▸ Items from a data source
____________
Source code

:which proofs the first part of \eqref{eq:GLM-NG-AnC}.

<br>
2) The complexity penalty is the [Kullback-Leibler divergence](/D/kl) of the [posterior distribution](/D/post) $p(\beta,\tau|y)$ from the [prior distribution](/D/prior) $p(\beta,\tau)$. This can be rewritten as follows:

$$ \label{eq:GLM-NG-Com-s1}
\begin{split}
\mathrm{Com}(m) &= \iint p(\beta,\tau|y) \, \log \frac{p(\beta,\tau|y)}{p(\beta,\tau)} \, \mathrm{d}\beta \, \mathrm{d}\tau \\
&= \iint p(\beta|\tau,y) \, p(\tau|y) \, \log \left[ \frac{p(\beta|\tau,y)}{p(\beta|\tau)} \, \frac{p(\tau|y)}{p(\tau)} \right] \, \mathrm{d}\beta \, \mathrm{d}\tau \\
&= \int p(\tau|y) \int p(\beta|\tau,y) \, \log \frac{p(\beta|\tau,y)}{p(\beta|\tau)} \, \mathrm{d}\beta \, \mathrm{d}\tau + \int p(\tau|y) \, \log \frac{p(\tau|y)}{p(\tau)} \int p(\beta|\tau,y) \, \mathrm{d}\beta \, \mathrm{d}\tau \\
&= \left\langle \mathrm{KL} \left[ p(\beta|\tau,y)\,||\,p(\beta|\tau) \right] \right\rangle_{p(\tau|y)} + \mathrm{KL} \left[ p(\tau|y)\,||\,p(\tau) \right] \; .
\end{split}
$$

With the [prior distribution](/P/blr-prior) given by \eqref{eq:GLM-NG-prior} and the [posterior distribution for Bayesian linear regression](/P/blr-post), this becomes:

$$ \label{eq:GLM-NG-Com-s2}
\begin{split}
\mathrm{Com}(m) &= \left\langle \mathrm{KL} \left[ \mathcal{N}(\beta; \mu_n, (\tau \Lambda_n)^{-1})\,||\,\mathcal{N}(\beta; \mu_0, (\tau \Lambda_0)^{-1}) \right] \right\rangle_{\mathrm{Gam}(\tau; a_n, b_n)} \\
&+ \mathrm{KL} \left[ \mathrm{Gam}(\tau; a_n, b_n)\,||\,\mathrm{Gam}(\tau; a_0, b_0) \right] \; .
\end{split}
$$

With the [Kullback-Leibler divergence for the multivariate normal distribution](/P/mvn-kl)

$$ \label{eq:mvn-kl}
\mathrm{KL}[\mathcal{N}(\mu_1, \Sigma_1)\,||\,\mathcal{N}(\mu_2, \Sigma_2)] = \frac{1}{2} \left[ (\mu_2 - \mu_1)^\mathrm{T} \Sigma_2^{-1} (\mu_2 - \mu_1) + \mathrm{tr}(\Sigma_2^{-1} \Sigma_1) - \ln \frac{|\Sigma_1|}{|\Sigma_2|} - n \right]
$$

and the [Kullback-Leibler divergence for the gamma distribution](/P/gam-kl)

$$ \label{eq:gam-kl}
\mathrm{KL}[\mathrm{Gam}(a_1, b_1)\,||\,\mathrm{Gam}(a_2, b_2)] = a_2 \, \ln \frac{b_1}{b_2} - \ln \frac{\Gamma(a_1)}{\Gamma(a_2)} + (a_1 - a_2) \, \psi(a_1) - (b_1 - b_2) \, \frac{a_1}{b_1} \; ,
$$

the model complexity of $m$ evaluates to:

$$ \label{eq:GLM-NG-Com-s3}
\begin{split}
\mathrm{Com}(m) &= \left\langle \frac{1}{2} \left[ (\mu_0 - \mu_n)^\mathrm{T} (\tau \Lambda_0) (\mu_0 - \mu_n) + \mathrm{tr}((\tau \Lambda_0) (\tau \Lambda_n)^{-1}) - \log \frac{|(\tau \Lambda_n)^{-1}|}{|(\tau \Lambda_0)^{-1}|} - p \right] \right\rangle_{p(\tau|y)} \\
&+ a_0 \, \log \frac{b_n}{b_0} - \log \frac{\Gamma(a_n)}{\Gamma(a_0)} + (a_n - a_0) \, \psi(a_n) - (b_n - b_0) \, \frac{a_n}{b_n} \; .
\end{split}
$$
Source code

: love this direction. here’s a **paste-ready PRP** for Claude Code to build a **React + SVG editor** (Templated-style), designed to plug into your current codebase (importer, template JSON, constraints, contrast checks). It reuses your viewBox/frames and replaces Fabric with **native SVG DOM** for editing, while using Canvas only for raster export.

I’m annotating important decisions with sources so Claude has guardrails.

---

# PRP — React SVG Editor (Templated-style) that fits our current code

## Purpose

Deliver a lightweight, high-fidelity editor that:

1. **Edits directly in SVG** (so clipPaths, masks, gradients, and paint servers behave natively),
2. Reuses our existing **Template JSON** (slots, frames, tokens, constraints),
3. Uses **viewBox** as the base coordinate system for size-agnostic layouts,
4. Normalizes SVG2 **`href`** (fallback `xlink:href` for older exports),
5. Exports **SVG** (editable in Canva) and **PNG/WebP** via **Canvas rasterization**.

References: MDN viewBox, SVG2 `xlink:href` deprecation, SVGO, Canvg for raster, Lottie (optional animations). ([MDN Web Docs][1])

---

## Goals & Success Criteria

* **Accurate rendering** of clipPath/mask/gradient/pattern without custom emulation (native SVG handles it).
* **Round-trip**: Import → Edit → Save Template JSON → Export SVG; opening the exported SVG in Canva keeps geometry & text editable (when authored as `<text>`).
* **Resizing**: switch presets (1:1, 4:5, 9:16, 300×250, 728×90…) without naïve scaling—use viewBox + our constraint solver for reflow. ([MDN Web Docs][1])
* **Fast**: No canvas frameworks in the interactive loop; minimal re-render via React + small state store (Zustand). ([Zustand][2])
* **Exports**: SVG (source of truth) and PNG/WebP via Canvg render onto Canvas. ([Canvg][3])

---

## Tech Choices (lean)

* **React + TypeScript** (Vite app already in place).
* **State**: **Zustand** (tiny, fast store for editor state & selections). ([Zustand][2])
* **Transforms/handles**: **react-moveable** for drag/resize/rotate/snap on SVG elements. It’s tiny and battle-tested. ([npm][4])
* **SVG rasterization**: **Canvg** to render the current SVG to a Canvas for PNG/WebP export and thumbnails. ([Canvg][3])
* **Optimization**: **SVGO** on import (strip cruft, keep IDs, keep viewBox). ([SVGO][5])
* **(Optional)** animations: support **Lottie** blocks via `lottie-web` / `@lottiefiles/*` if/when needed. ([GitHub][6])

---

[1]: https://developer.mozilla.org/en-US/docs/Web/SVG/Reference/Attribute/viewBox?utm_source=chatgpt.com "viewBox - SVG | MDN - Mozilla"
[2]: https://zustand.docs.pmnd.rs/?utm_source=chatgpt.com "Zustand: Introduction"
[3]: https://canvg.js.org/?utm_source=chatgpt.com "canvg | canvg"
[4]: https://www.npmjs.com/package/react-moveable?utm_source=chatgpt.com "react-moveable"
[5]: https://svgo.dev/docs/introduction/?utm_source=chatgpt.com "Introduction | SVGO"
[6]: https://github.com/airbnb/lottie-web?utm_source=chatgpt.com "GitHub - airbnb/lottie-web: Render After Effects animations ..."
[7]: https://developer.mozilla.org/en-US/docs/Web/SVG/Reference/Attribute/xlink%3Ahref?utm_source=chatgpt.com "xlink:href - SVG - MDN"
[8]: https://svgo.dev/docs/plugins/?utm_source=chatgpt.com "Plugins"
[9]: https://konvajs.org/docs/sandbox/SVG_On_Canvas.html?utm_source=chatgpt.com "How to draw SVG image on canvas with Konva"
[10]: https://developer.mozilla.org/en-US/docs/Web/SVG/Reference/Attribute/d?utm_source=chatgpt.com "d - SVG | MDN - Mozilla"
____________
Put everything from the line containing "Deliver a lightweight, high-fidelity" down to the line containing "5. Exports **SVG**" into a Markdown table with the columns Row and Line, leaving out blank lines.

▸ Solution for this task
| Row | Line |
|---|---|
| 1 | Deliver a lightweight, high-fidelity editor that: |
| 2 | 1. **Edits directly in SVG** (so clipPaths, masks, gradients, and paint servers behave natively), |
| 3 | 2. Reuses our existing **Template JSON** (slots, frames, tokens, constraints), |
| 4 | 3. Uses **viewBox** as the base coordinate system for size-agnostic layouts, |
| 5 | 4. Normalizes SVG2 **`href`** (fallback `xlink:href` for older exports), |
| 6 | 5. Exports **SVG** (editable in Canva) and **PNG/WebP** via **Canvas rasterization**. |